Saved records
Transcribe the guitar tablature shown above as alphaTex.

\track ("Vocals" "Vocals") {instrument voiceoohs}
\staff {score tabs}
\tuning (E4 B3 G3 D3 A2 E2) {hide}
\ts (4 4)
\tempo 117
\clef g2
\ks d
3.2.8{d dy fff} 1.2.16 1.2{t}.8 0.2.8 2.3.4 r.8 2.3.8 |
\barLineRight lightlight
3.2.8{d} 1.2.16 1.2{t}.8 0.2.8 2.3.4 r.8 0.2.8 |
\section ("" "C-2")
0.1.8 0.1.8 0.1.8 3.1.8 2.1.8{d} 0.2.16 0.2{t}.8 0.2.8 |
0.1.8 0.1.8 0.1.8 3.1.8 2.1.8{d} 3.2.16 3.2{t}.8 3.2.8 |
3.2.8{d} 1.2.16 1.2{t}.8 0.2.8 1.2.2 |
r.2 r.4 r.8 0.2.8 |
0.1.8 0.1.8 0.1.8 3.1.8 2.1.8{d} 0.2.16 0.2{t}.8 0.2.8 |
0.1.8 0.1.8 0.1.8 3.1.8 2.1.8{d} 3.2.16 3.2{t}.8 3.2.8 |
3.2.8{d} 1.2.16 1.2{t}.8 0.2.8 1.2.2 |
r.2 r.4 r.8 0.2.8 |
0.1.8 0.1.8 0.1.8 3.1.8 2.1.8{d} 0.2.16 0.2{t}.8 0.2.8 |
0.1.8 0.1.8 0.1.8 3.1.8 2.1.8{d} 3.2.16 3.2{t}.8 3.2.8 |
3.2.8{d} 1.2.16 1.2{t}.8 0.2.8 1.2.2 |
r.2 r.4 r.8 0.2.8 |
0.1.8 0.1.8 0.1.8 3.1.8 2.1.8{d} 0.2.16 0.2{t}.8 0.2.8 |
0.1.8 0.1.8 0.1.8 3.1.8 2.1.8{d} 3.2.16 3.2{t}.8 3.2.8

* _Exercise goal_
Present every line of the data above as a JSON list of strings, one string per line, skipping any blank lines.

* _Exercise output_
[
  "Transcribe the guitar tablature shown above as alphaTex.",
  "\\track (\"Vocals\" \"Vocals\") {instrument voiceoohs}",
  "\\staff {score tabs}",
  "\\tuning (E4 B3 G3 D3 A2 E2) {hide}",
  "\\ts (4 4)",
  "\\tempo 117",
  "\\clef g2",
  "\\ks d",
  "3.2.8{d dy fff} 1.2.16 1.2{t}.8 0.2.8 2.3.4 r.8 2.3.8 |",
  "\\barLineRight lightlight",
  "3.2.8{d} 1.2.16 1.2{t}.8 0.2.8 2.3.4 r.8 0.2.8 |",
  "\\section (\"\" \"C-2\")",
  "0.1.8 0.1.8 0.1.8 3.1.8 2.1.8{d} 0.2.16 0.2{t}.8 0.2.8 |",
  "0.1.8 0.1.8 0.1.8 3.1.8 2.1.8{d} 3.2.16 3.2{t}.8 3.2.8 |",
  "3.2.8{d} 1.2.16 1.2{t}.8 0.2.8 1.2.2 |",
  "r.2 r.4 r.8 0.2.8 |",
  "0.1.8 0.1.8 0.1.8 3.1.8 2.1.8{d} 0.2.16 0.2{t}.8 0.2.8 |",
  "0.1.8 0.1.8 0.1.8 3.1.8 2.1.8{d} 3.2.16 3.2{t}.8 3.2.8 |",
  "3.2.8{d} 1.2.16 1.2{t}.8 0.2.8 1.2.2 |",
  "r.2 r.4 r.8 0.2.8 |",
  "0.1.8 0.1.8 0.1.8 3.1.8 2.1.8{d} 0.2.16 0.2{t}.8 0.2.8 |",
  "0.1.8 0.1.8 0.1.8 3.1.8 2.1.8{d} 3.2.16 3.2{t}.8 3.2.8 |",
  "3.2.8{d} 1.2.16 1.2{t}.8 0.2.8 1.2.2 |",
  "r.2 r.4 r.8 0.2.8 |",
  "0.1.8 0.1.8 0.1.8 3.1.8 2.1.8{d} 0.2.16 0.2{t}.8 0.2.8 |",
  "0.1.8 0.1.8 0.1.8 3.1.8 2.1.8{d} 3.2.16 3.2{t}.8 3.2.8"
]